Your instructions: Type the entries out once more. Match them exactly.

[Saved data entries]

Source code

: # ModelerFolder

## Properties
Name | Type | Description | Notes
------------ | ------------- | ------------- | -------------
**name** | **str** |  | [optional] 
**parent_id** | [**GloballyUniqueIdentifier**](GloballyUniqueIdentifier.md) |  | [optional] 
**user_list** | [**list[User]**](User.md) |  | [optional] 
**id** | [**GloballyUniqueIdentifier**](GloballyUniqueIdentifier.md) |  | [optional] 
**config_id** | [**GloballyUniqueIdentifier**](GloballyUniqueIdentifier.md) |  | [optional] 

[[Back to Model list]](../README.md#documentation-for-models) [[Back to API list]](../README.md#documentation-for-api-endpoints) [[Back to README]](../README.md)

Exercise solution:
Source code

: # ModelerFolder

## Properties
Name | Type | Description | Notes
------------ | ------------- | ------------- | -------------
**name** | **str** |  | [optional] 
**parent_id** | [**GloballyUniqueIdentifier**](GloballyUniqueIdentifier.md) |  | [optional] 
**user_list** | [**list[User]**](User.md) |  | [optional] 
**id** | [**GloballyUniqueIdentifier**](GloballyUniqueIdentifier.md) |  | [optional] 
**config_id** | [**GloballyUniqueIdentifier**](GloballyUniqueIdentifier.md) |  | [optional] 

[[Back to Model list]](../README.md#documentation-for-models) [[Back to API list]](../README.md#documentation-for-api-endpoints) [[Back to README]](../README.md)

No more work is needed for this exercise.